Shot underwater in a nicely decorated swimming pool, all but two of these mid-size prints depict fair-skinned women cavorting with diaphanous fabrics in an impressive variety of gymnastic poses. The remaining two images show sinewy men flaunting their physiques in less outlandish postures.

Each highly mannered picture goes to great lengths to try to endow a silly idea with the gravitas of artistic seriousness. The result is an overwrought cliche, one that would be funny if it weren’t burdened with such artsy pretense.

To their credit, Schatz’s photographs of several members of the San Francisco Ballet are masterfully crafted. The 32 images displayed all have been meticulously printed, with crystal-clear figures, pretty air bubbles and glassy reflections floating in front of dense black backgrounds. This velvety emptiness provides a stark contrast to shapely limbs, torsos, breasts and buttocks, which have been specially lighted so as to appear to be made of porcelain.

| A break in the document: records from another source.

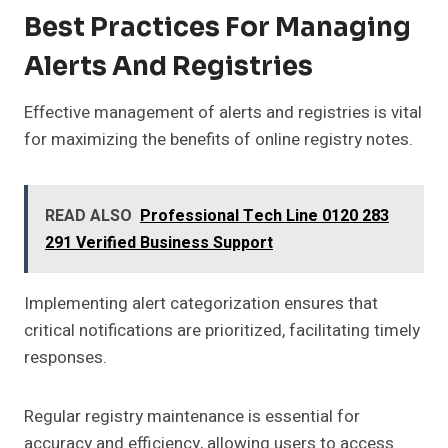
Best Practices For Managing
Alerts And Registries
Effective management of alerts and registries is vital
for maximizing the benefits of online registry notes.
READ ALSO
Professional Tech Line 0120 283
291 Verified Business Support
Implementing alert categorization ensures that
critical notifications are prioritized, facilitating timely
responses.
Regular registry maintenance is essential for
accuracy and efficiency, allowing users to access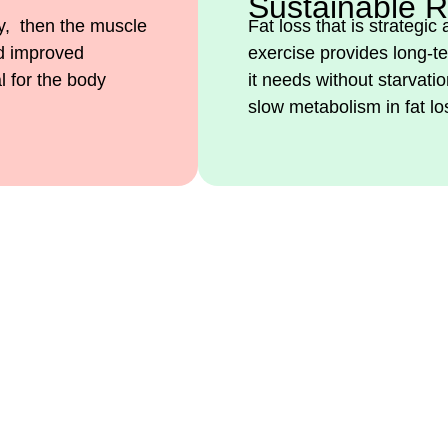
Sustainable R
ey, then the muscle
Fat loss that is strategic
nd improved
exercise provides long-te
l for the body
it needs without starvati
slow metabolism in fat lo
? Join Our Program for Na
ardar Imran Sher Qaisrani 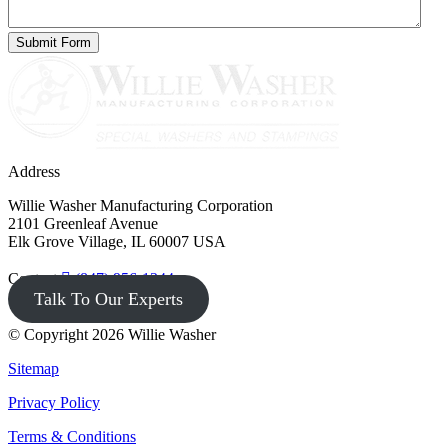
Address
Willie Washer Manufacturing Corporation
2101 Greenleaf Avenue
Elk Grove Village, IL 60007 USA
Contact
(847) 956-1344
Talk To Our Experts
© Copyright 2026 Willie Washer
Sitemap
Privacy Policy
Terms & Conditions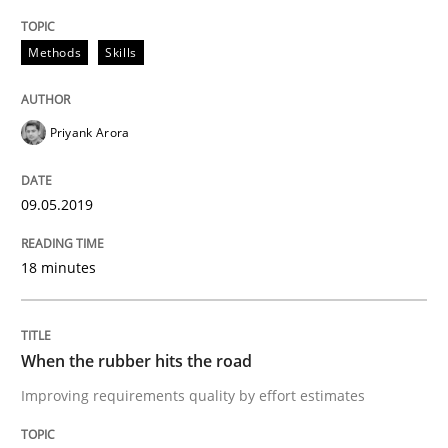
Practice
Opinions
Methods
Skills
On the right track
Priyank Arora
Requirements Engineering at Dutch Railways
09.05.2019
18 minutes
Written by
Hans van Loenhoud
18. December 2018 · 5 minutes read
READ ARTICLE
When the rubber hits the road
Improving requirements quality by effort estimates
Practice
Methods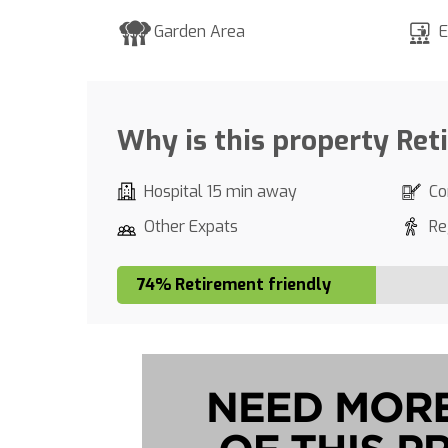
Garden Area
E
Why is this property Ret
Hospital 15 min away
Co
Other Expats
Re
74% Retirement friendly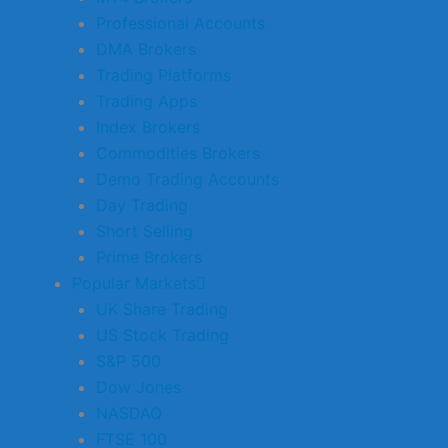
Professional Accounts
DMA Brokers
Trading Platforms
Trading Apps
Index Brokers
Commodities Brokers
Demo Trading Accounts
Day Trading
Short Selling
Prime Brokers
Popular Markets
UK Share Trading
US Stock Trading
S&P 500
Dow Jones
NASDAQ
FTSE 100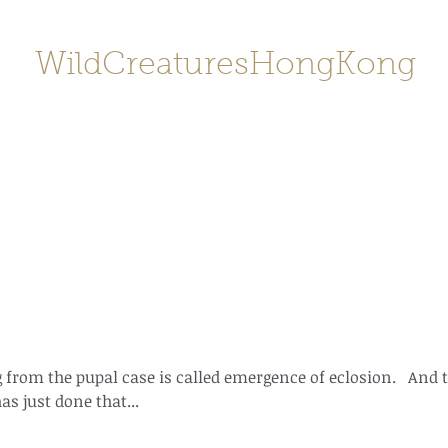
WildCreaturesHongKong
Home
About
Contact
香港野
SHOP/店鋪
Gallery
 from the pupal case is called emergence of eclosion.   And t
s just done that...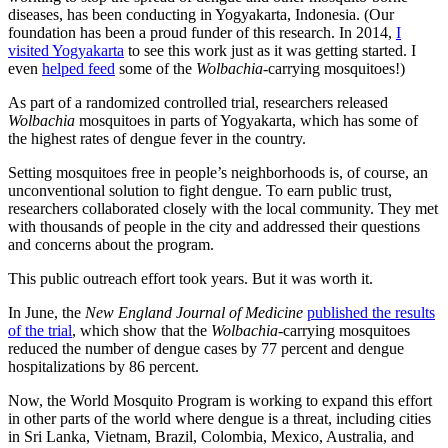
diseases, has been conducting in Yogyakarta, Indonesia. (Our
foundation has been a proud funder of this research. In 2014,
I
visited Yogyakarta
to see this work just as it was getting started. I
even
helped feed
some of the
Wolbachia
-carrying mosquitoes!)
As part of a randomized controlled trial, researchers released
Wolbachia
mosquitoes in parts of Yogyakarta, which has some of
the highest rates of dengue fever in the country.
Setting mosquitoes free in people’s neighborhoods is, of course, an
unconventional solution to fight dengue. To earn public trust,
researchers collaborated closely with the local community. They met
with thousands of people in the city and addressed their questions
and concerns about the program.
This public outreach effort took years. But it was worth it.
In June, the
New England Journal of Medicine
published the results
of the trial
, which show that the
Wolbachia
-carrying mosquitoes
reduced the number of dengue cases by 77 percent and dengue
hospitalizations by 86 percent.
Now, the World Mosquito Program is working to expand this effort
in other parts of the world where dengue is a threat, including cities
in Sri Lanka, Vietnam, Brazil, Colombia, Mexico, Australia, and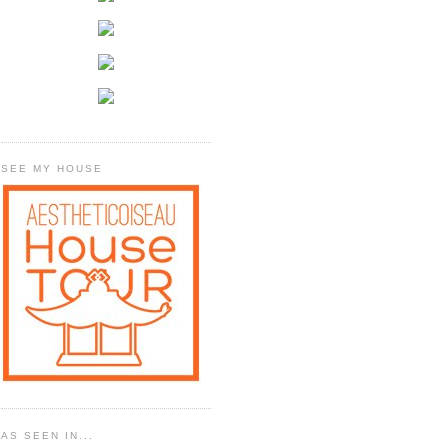
SEE MY HOUSE
AS SEEN IN...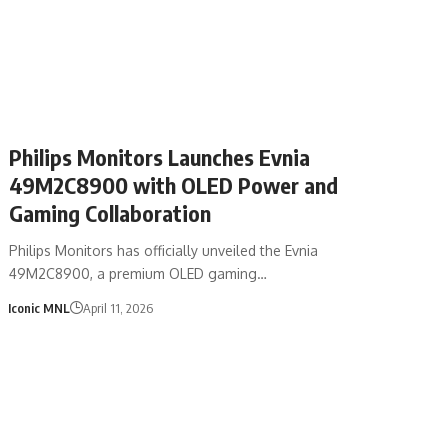
Philips Monitors Launches Evnia
49M2C8900 with OLED Power and
Gaming Collaboration
Philips Monitors has officially unveiled the Evnia
49M2C8900, a premium OLED gaming…
Iconic MNL
April 11, 2026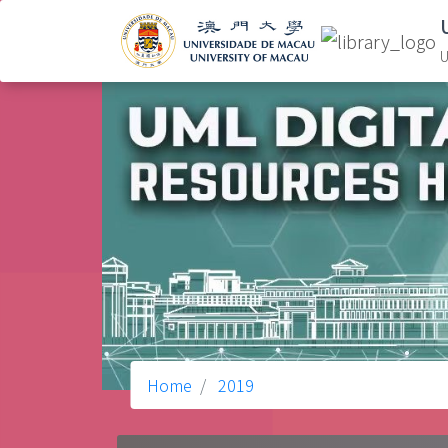
U
Home
2019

Recalling stills from silent movies, Schatz’s photographs invite viewers to imagine how much time it must have taken to shoot them. With the waist-length locks of redheads and blonds drifting freely through the water and reams of sheer fabric keeping frontal nudity to a minimum, these images speak of a painstaking commitment to tasteful composition.

This high degree of technical facility, however, eliminates any possible trace of camp frivolity that otherwise might save Schatz’s photos from being tedious rehashes of shopworn conventions. As a body of work, “Waterdance” may dress up nude photography with technical wizardry, but it fails to deliver anything significantly different from what has already been seen to a point of overexposure.